[Saved entries]
────────────────
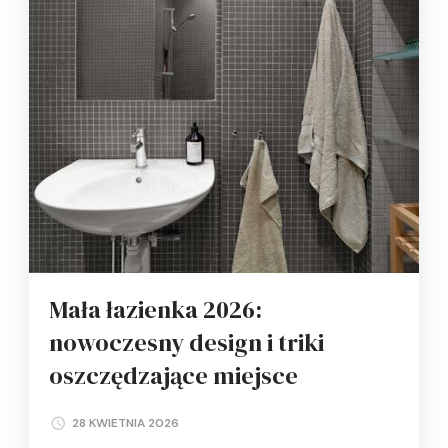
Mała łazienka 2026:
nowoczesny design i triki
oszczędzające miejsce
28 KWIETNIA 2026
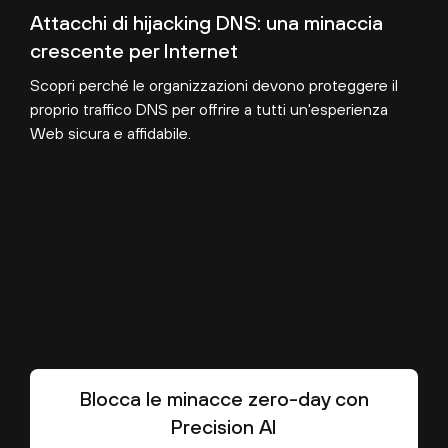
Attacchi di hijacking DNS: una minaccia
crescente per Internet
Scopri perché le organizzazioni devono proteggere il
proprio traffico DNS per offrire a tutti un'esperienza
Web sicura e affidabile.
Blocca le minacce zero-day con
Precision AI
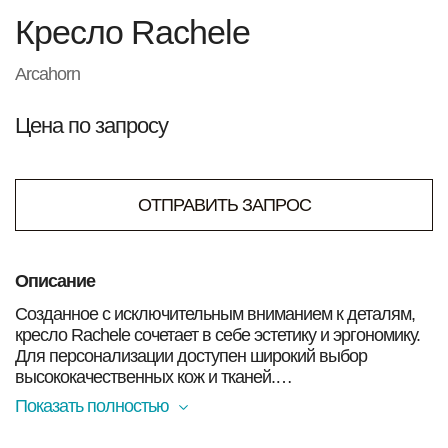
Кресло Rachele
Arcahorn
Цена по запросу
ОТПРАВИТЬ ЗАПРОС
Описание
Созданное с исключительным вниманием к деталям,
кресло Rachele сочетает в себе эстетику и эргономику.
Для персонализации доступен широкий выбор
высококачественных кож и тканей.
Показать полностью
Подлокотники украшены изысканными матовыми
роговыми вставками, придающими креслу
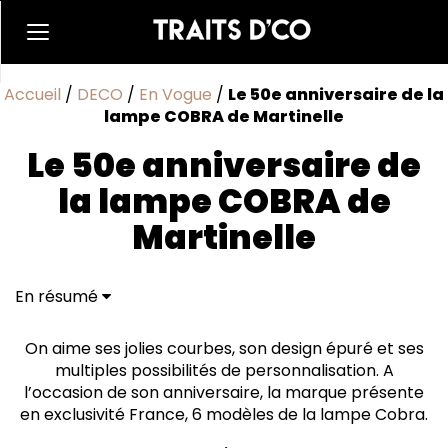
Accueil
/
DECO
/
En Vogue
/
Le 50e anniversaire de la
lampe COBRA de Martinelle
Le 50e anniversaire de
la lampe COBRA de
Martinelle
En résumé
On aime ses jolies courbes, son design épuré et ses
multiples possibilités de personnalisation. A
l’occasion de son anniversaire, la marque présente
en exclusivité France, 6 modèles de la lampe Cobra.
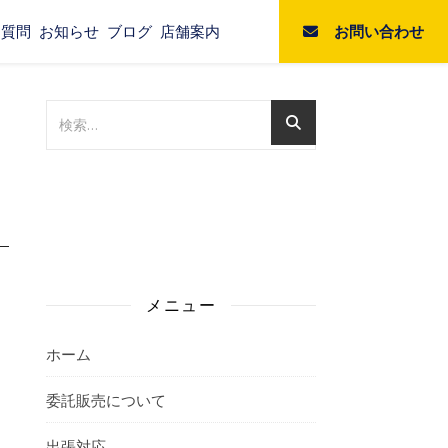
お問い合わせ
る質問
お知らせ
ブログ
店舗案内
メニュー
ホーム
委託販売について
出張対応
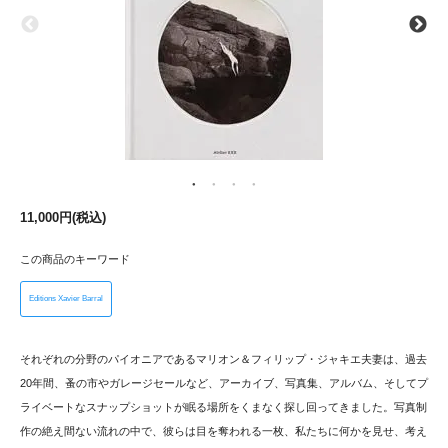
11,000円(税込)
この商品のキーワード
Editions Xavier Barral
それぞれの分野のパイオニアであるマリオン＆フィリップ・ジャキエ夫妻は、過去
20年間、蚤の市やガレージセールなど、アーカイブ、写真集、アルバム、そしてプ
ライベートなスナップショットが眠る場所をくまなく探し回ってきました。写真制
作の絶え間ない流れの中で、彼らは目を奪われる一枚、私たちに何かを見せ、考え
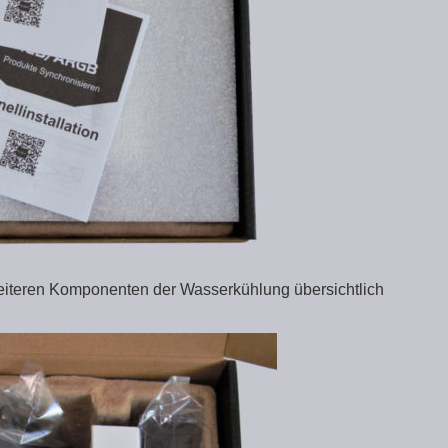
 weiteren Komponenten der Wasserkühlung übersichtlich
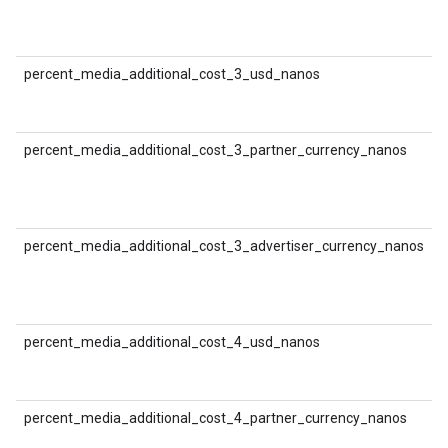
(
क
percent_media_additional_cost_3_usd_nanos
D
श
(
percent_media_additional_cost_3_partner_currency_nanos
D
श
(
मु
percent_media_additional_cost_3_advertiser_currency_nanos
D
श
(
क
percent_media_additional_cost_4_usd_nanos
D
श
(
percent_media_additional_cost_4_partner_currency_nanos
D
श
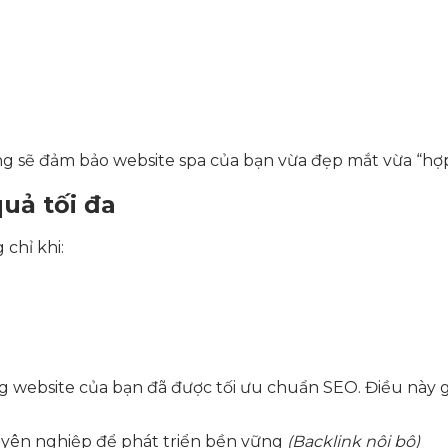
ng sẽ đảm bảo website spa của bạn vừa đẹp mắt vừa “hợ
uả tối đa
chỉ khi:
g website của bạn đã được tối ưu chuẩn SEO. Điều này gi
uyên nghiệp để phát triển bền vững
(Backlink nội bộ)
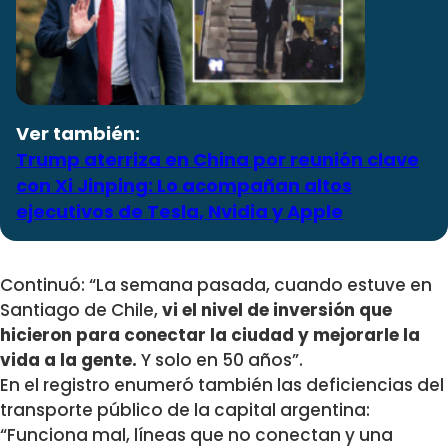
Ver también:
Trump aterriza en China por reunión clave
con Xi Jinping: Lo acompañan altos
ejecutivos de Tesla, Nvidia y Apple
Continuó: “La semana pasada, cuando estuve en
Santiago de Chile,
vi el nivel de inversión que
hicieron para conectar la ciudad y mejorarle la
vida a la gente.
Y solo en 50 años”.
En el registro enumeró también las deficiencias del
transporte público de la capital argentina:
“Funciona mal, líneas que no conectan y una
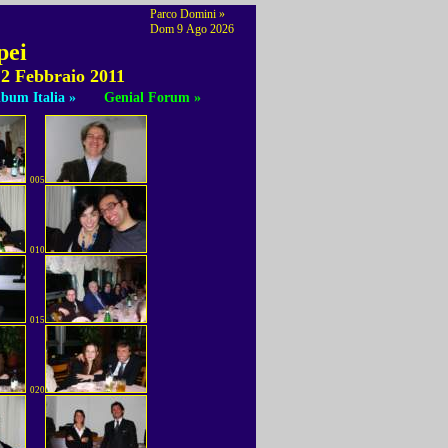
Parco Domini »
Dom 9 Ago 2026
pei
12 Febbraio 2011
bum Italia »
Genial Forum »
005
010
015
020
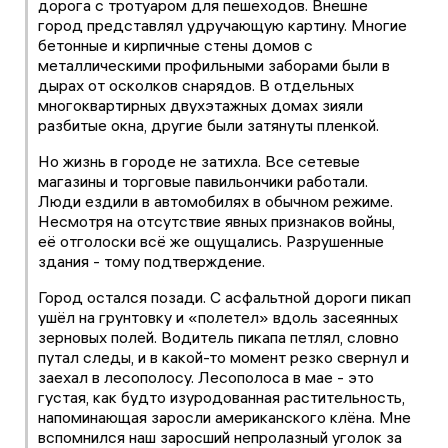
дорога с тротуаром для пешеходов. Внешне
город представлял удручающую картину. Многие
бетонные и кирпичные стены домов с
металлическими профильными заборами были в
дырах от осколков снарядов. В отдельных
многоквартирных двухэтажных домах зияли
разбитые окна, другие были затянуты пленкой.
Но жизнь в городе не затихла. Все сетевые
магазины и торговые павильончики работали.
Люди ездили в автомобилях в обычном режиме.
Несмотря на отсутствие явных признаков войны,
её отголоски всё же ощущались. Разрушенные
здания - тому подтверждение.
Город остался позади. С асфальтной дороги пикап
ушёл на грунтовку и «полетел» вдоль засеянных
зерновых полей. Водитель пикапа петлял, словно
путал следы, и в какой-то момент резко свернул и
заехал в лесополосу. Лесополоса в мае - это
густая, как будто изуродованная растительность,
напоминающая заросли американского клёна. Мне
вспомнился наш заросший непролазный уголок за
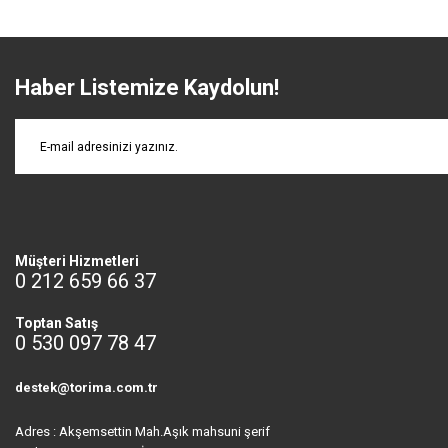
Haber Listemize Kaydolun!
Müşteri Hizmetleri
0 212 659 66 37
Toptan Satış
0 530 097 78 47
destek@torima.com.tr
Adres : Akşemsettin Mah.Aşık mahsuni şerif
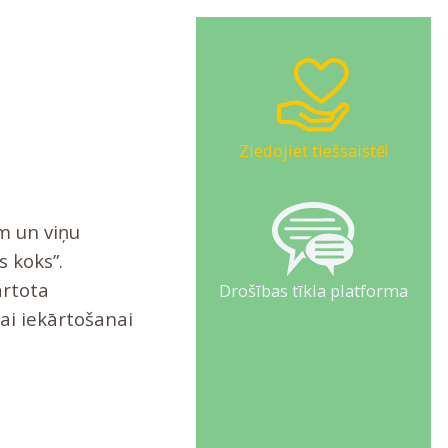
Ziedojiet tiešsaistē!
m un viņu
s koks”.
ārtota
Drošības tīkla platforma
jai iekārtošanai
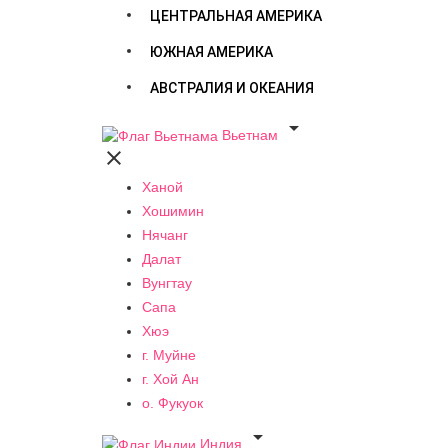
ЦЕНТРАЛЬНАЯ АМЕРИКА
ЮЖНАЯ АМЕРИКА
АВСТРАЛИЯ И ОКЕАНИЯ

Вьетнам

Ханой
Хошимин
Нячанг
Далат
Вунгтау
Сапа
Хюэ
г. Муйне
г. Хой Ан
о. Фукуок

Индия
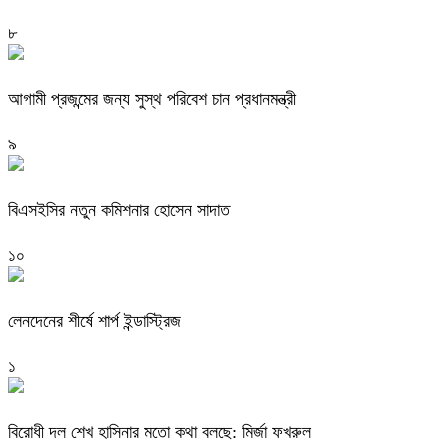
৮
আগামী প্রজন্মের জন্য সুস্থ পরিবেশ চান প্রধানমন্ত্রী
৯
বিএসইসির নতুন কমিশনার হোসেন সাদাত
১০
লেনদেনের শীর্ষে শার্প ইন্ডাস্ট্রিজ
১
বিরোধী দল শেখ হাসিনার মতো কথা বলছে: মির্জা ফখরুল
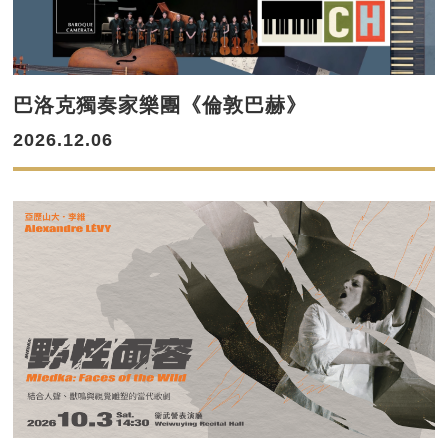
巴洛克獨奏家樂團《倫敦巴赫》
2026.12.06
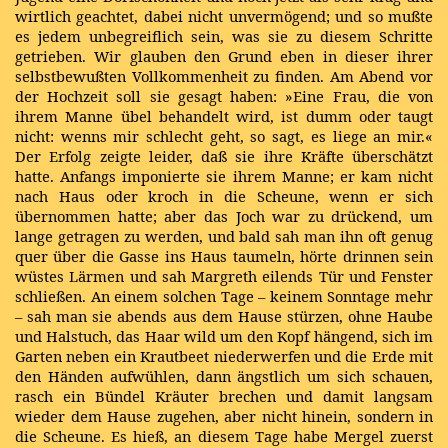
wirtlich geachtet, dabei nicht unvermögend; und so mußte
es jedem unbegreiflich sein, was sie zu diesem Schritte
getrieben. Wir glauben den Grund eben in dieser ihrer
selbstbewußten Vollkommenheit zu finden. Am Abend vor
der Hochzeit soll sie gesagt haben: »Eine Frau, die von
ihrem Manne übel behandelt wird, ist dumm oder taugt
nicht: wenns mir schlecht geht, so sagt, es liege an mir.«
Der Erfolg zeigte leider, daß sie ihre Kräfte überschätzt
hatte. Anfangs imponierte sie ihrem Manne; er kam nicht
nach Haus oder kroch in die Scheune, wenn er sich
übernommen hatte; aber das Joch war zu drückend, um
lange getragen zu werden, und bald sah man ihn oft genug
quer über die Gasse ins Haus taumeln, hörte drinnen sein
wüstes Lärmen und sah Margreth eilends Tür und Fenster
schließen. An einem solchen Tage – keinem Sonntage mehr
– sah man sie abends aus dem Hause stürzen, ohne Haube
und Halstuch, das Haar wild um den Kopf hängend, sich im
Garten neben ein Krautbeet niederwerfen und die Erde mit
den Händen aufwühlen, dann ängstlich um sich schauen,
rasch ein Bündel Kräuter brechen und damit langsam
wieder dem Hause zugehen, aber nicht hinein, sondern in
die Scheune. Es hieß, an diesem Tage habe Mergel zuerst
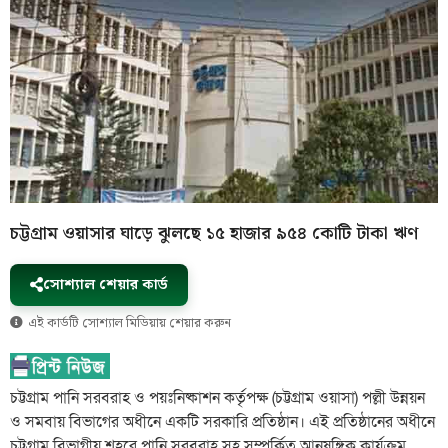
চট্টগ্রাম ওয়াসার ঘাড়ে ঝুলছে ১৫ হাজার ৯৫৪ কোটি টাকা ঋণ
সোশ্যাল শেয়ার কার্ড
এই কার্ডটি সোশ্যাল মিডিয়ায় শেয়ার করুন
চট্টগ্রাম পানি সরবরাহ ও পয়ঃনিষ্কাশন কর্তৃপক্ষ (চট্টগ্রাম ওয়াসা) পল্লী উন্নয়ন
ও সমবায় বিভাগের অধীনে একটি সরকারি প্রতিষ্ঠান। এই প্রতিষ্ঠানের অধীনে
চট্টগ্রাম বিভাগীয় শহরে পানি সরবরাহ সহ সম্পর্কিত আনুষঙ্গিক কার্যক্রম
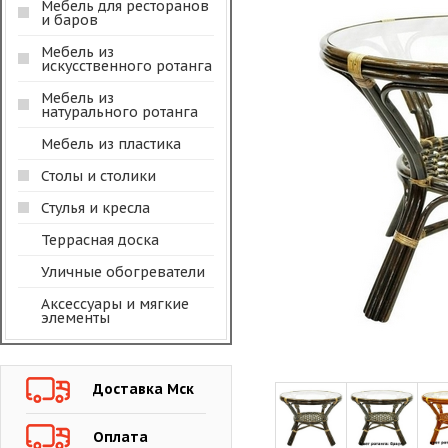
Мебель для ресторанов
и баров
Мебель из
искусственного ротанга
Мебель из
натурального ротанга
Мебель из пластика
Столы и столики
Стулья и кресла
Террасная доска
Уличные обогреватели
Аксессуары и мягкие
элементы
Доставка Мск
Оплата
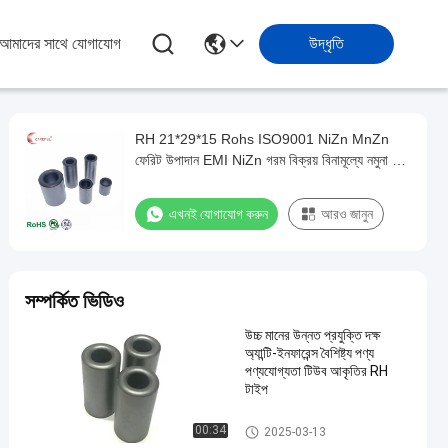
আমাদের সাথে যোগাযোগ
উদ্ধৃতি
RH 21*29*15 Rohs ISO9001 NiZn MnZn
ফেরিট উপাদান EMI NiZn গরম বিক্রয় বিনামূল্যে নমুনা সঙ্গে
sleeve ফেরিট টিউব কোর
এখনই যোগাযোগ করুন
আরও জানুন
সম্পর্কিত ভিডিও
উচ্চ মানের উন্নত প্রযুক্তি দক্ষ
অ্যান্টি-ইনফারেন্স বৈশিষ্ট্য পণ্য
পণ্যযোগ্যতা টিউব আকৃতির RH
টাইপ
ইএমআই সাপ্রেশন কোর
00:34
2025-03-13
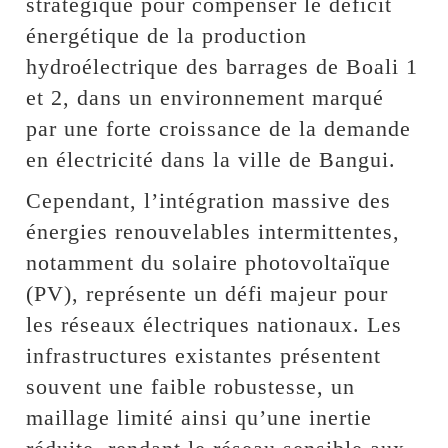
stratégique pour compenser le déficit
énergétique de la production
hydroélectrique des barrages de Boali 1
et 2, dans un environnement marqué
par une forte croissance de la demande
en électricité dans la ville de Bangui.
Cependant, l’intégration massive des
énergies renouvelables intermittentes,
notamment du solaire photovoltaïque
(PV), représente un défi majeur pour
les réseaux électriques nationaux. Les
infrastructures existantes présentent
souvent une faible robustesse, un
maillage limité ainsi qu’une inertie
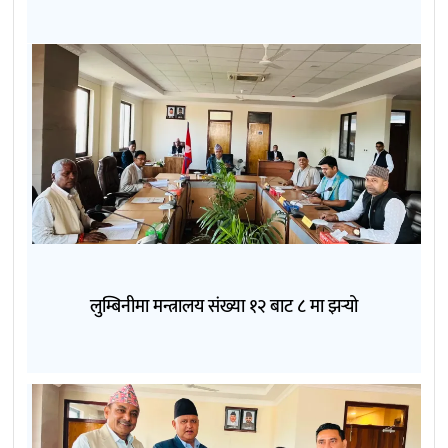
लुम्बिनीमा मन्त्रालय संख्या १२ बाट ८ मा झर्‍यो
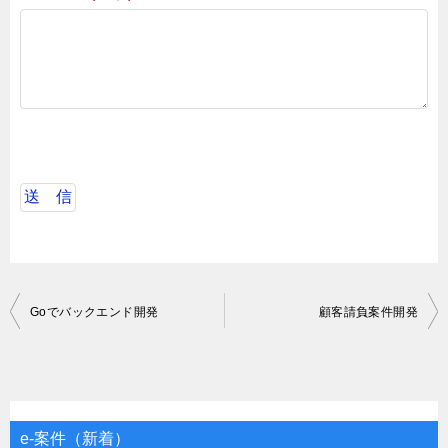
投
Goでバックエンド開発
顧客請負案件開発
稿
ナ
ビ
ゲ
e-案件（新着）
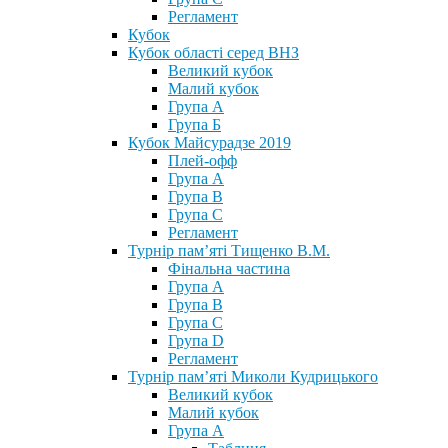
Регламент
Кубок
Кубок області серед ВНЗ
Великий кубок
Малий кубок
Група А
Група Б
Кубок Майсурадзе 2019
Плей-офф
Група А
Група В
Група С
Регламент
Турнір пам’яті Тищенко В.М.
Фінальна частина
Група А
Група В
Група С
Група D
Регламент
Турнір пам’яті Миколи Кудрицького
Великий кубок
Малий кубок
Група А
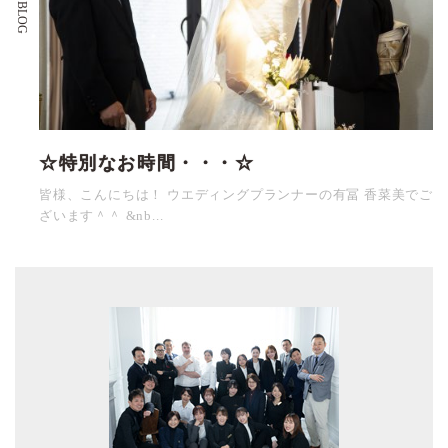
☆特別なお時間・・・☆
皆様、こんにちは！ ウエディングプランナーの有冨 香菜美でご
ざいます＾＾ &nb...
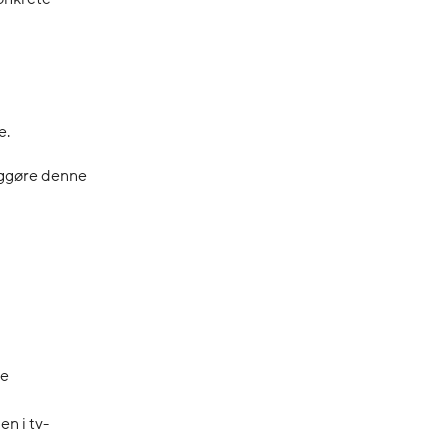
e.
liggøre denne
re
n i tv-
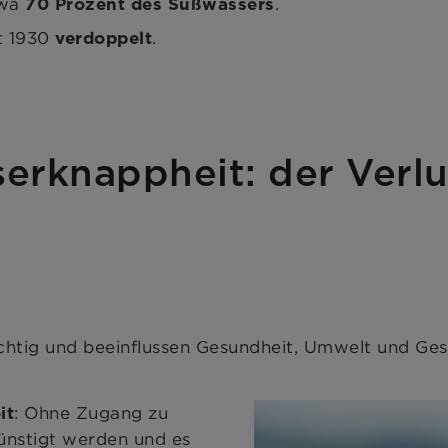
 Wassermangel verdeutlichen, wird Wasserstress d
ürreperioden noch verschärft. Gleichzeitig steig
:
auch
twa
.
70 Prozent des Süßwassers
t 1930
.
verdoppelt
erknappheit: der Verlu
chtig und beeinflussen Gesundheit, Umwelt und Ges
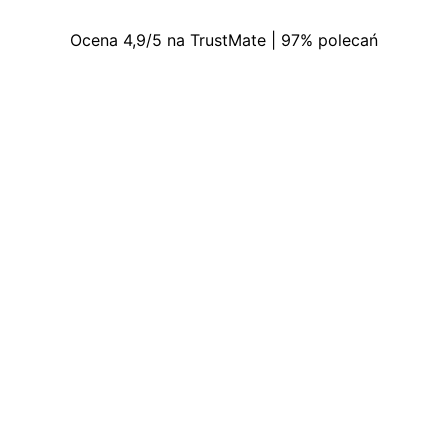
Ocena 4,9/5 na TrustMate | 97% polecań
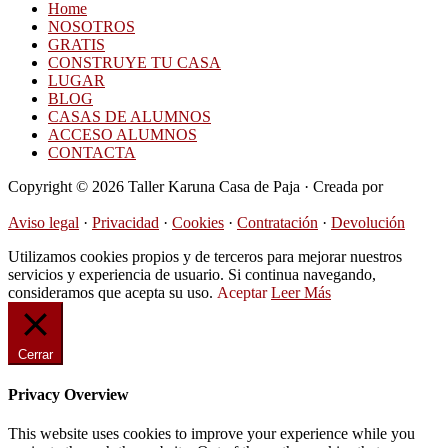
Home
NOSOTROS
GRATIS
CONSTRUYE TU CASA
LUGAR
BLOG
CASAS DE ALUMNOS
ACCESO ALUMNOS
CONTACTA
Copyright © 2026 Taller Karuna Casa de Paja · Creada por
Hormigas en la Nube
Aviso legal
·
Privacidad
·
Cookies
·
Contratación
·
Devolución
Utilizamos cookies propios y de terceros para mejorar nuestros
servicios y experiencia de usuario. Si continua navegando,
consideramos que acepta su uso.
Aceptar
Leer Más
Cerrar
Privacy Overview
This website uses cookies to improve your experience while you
────────────────
BRIEF
Once the line with "conectan y una" is found above, transcribe each line from it through the line with "металлическими профильными заборами были в", exactly, and omit the pictures.

YOUR RESPONSE
“Funciona mal, líneas que no conectan y una
Parco Domini »
Dom 9 Ago 2026
pei
12 Febbraio 2011
bum Italia »
Genial Forum »
005
010
015
020
дорога с тротуаром для пешеходов. Внешне
город представлял удручающую картину. Многие
бетонные и кирпичные стены домов с
металлическими профильными заборами были в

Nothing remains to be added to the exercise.